**Information shown:**
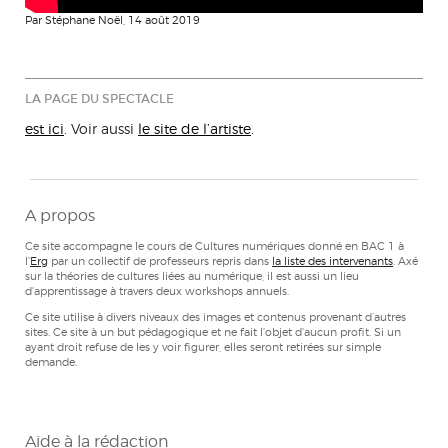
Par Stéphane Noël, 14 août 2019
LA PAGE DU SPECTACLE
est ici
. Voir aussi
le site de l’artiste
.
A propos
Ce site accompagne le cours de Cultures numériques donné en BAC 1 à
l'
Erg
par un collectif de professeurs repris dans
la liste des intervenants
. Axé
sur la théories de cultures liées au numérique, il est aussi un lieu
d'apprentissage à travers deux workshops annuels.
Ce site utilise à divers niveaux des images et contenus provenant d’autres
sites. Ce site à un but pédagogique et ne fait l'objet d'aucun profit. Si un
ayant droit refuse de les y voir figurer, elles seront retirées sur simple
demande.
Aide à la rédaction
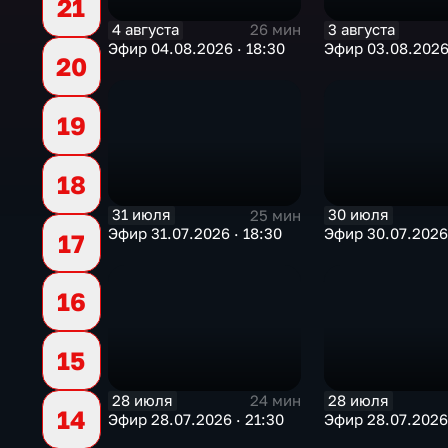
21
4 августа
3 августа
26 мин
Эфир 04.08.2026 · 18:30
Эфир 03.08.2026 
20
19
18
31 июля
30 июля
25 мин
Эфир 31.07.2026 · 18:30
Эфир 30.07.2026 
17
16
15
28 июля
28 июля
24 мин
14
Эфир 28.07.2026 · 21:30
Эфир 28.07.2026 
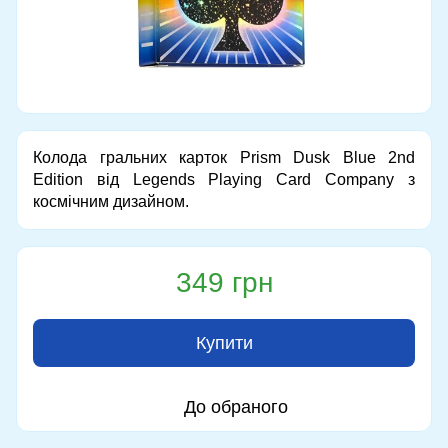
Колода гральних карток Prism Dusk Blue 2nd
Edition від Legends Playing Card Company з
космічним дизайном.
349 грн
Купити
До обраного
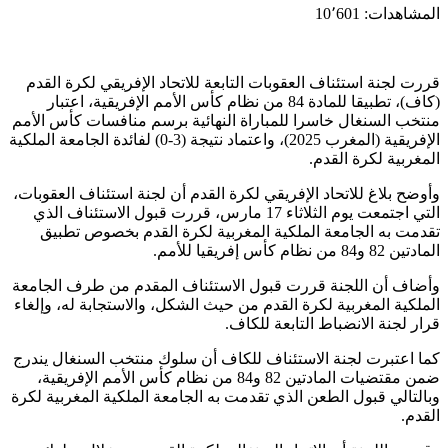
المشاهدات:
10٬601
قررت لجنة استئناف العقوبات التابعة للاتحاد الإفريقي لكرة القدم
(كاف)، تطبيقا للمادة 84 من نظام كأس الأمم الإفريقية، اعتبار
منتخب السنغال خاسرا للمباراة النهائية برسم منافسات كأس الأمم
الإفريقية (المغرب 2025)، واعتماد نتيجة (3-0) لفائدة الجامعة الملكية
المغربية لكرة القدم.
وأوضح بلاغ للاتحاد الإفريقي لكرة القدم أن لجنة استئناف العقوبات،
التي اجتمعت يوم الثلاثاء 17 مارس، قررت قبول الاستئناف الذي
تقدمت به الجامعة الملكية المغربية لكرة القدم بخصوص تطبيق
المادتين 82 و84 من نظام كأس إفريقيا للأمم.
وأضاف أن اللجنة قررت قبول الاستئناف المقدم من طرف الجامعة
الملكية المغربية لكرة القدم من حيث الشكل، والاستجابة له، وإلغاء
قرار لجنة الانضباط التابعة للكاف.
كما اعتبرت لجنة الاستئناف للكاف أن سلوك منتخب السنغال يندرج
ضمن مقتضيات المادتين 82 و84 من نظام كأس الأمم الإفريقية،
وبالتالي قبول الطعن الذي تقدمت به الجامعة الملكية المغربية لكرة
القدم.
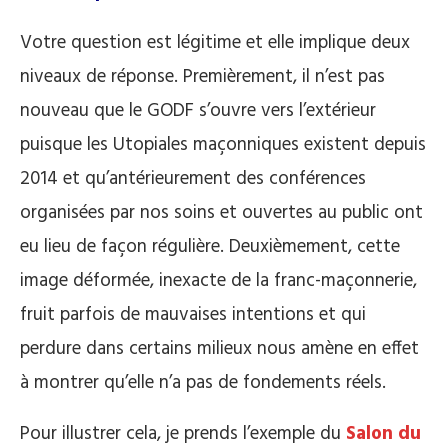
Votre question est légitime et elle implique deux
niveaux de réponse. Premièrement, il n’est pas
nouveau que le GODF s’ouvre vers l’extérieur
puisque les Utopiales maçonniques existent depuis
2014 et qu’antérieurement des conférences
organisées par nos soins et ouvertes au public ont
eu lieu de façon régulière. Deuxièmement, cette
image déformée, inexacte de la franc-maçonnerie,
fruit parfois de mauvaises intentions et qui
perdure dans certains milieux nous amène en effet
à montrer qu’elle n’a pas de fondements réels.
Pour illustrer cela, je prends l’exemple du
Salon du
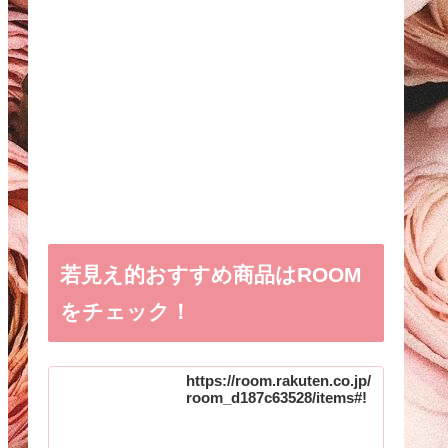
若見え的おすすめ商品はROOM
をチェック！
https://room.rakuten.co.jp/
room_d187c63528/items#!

**Directions for this task:** Set down all the lines above exactly as they appear, with no pictures.

**Answer to this problem:**
Par Stéphane Noël, 14 août 2019
LA PAGE DU SPECTACLE
est ici
. Voir aussi
le site de l’artiste
.
A propos
Ce site accompagne le cours de Cultures numériques donné en BAC 1 à
l'
Erg
par un collectif de professeurs repris dans
la liste des intervenants
. Axé
sur la théories de cultures liées au numérique, il est aussi un lieu
d'apprentissage à travers deux workshops annuels.
Ce site utilise à divers niveaux des images et contenus provenant d’autres
sites. Ce site à un but pédagogique et ne fait l'objet d'aucun profit. Si un
ayant droit refuse de les y voir figurer, elles seront retirées sur simple
demande.
Aide à la rédaction
21
4 августа
3 августа
26 мин
Эфир 04.08.2026 · 18:30
Эфир 03.08.2026 
20
19
18
31 июля
30 июля
25 мин
Эфир 31.07.2026 · 18:30
Эфир 30.07.2026 
17
16
15
28 июля
28 июля
24 мин
14
Эфир 28.07.2026 · 21:30
Эфир 28.07.2026 
Колода гральних карток Prism Dusk Blue 2nd
Edition від Legends Playing Card Company з
космічним дизайном.
349 грн
Купити
До обраного
المشاهدات:
10٬601
قررت لجنة استئناف العقوبات التابعة للاتحاد الإفريقي لكرة القدم
(كاف)، تطبيقا للمادة 84 من نظام كأس الأمم الإفريقية، اعتبار
منتخب السنغال خاسرا للمباراة النهائية برسم منافسات كأس الأمم
الإفريقية (المغرب 2025)، واعتماد نتيجة (3-0) لفائدة الجامعة الملكية
المغربية لكرة القدم.
وأوضح بلاغ للاتحاد الإفريقي لكرة القدم أن لجنة استئناف العقوبات،
التي اجتمعت يوم الثلاثاء 17 مارس، قررت قبول الاستئناف الذي
تقدمت به الجامعة الملكية المغربية لكرة القدم بخصوص تطبيق
المادتين 82 و84 من نظام كأس إفريقيا للأمم.
وأضاف أن اللجنة قررت قبول الاستئناف المقدم من طرف الجامعة
الملكية المغربية لكرة القدم من حيث الشكل، والاستجابة له، وإلغاء
قرار لجنة الانضباط التابعة للكاف.
كما اعتبرت لجنة الاستئناف للكاف أن سلوك منتخب السنغال يندرج
ضمن مقتضيات المادتين 82 و84 من نظام كأس الأمم الإفريقية،
وبالتالي قبول الطعن الذي تقدمت به الجامعة الملكية المغربية لكرة
القدم.
Votre question est légitime et elle implique deux
niveaux de réponse. Premièrement, il n’est pas
nouveau que le GODF s’ouvre vers l’extérieur
puisque les Utopiales maçonniques existent depuis
2014 et qu’antérieurement des conférences
organisées par nos soins et ouvertes au public ont
eu lieu de façon régulière. Deuxièmement, cette
image déformée, inexacte de la franc-maçonnerie,
fruit parfois de mauvaises intentions et qui
perdure dans certains milieux nous amène en effet
à montrer qu’elle n’a pas de fondements réels.
Pour illustrer cela, je prends l’exemple du
Salon du
若見え的おすすめ商品はROOM
をチェック！
https://room.rakuten.co.jp/
room_d187c63528/items#!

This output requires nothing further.